Las microfinanzas contribuyen al desarrollo de las capacidades y de la autoestima del prestatario. Esto, no sólo mejora la confianza del microemprendedor desde el punto de vista social sino que también le brinda oportunidades de desarrollar sus propias iniciativas.
Las microfinanzas:
- Refuerzan el capital social: estimulan la participación en las relaciones de apoyo colectivo, aumentan las posibilidades de acceder a los mercados, aumentan los nexos sociales, barriales y familiares.
- Favorecen el proceso de adquisición de activos: mejoran no sólo la distribución del ingreso actual sino también la distribución de la propiedad de los activos productivos.
- Posibilitan a las familias beneficiadas dotarse de mayor seguridad frente a las contingencias, a las crisis inesperadas.
Durante noviembre de 2006, ANDARES realizó una encuesta a prestatarios de IMFs en el Conurbano Bonaerense, de la misma se despende que la principal virtud del microcrédito es “la posibilidad de poder contar con dinero para invertir”. Esta respuesta se vincula con la adquisición de insumos o materias primas para la producción y comercialización. A su vez, más de la mitad de los encuestados hace referencias a mejoras en las condiciones del lugar de trabajo (52%). Las mejoras en administración (24%), compra o alquiler de herramientas o maquinarias (20%) y otras mejoras a los procesos de trabajo son mencionadas en menor medida.
En cuanto a la vida privada, el préstamo permite mejoras importantes en diversos aspectos vinculados a la autoestima y al desarrollo del capital social y empoderamiento de los emprendedores. La mayoría admite que se siente más útil (71%), más seguro de si mismo (70%), más feliz (63%), más solidario (55%). Estas menciones dan cuenta del conjunto de valores que se encuentran ampliamente convalidados por los emprendedores que acceden al crédito, tanto como a los aspectos sobre los que en forma indirecta esta modalidad permite impactar.
Otros valores, como confianza en la gente, trabajo en grupo, o participar en organizaciones sociales son mencionadas en menor cuantía.

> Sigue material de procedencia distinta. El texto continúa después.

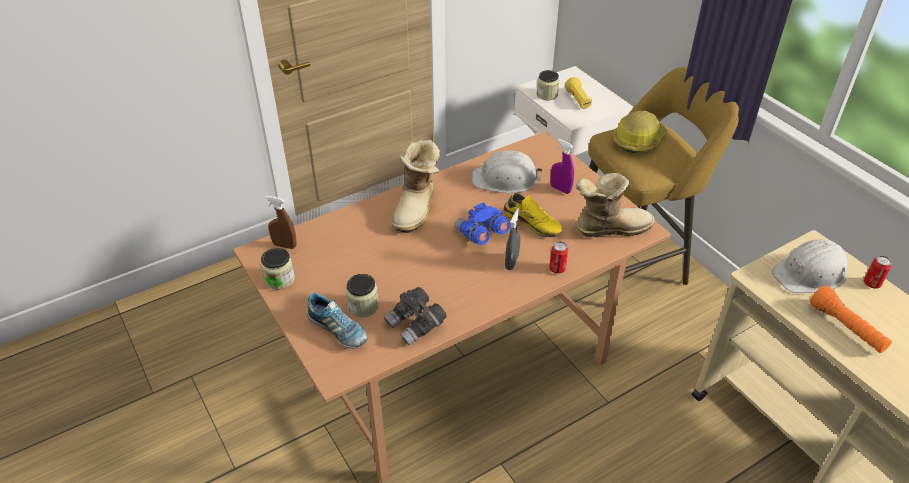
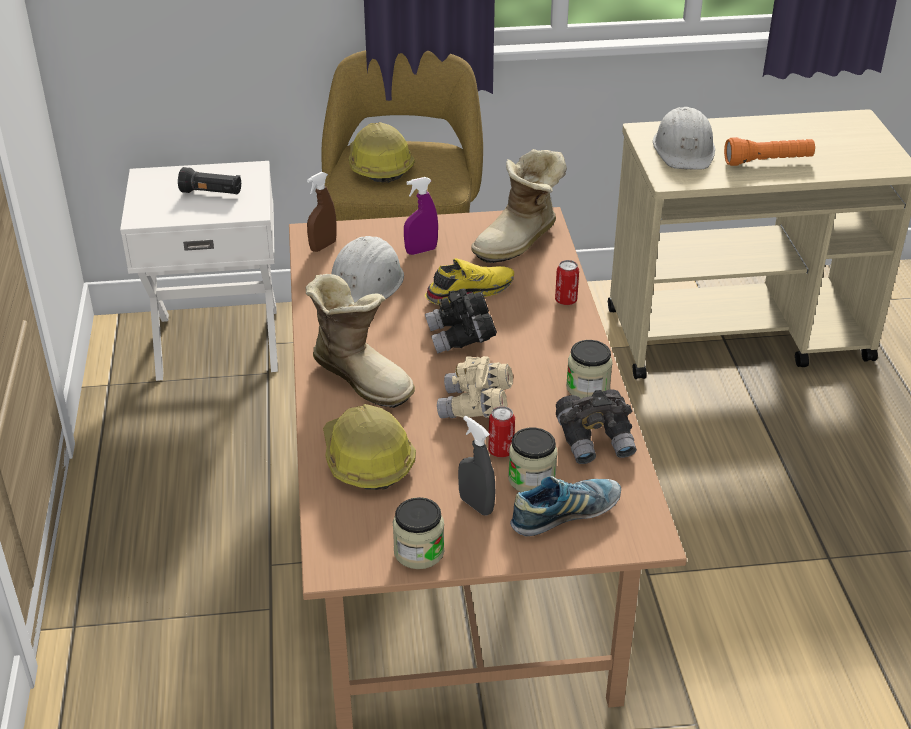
camera: 65 degrees left, 5 degrees down
(284, 245) = (342, 529): brown spray bottle -> brown spray bottle (323, 246)
(345, 235) = (366, 459): none -> hard hat
(416, 262) = (475, 407): none -> beige binoculars
(481, 235) = (461, 338): blue binoculars -> black binoculars
(511, 263) = (531, 330): grey spray bottle -> grey spray bottle (476, 505)
(547, 95) = (171, 211): jar -> jar (588, 388)
(578, 100) = (212, 193): yellow flashlight -> black flashlight
(609, 227) = (520, 241): boot -> boot turned 150 degrees counterclockwise
(871, 283) = (717, 126): can -> can (501, 451)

Una proporción importante (aunque menos de la mitad) reconoce una mayor facilidad para insertarse en el mercado de trabajo (45%) como una mejora en sus ingresos (43%). Estos recursos tienen su correlato en una mejor atención de la salud (40%) y la educación de la familia (35%).
Es importante mencionar que las personas encuestadas son clientes de IMFs que trabajan con distintas metodologías (crédito individual, grupal y banco comunal) como también poseen diferente status jurídico (ONGs, SA).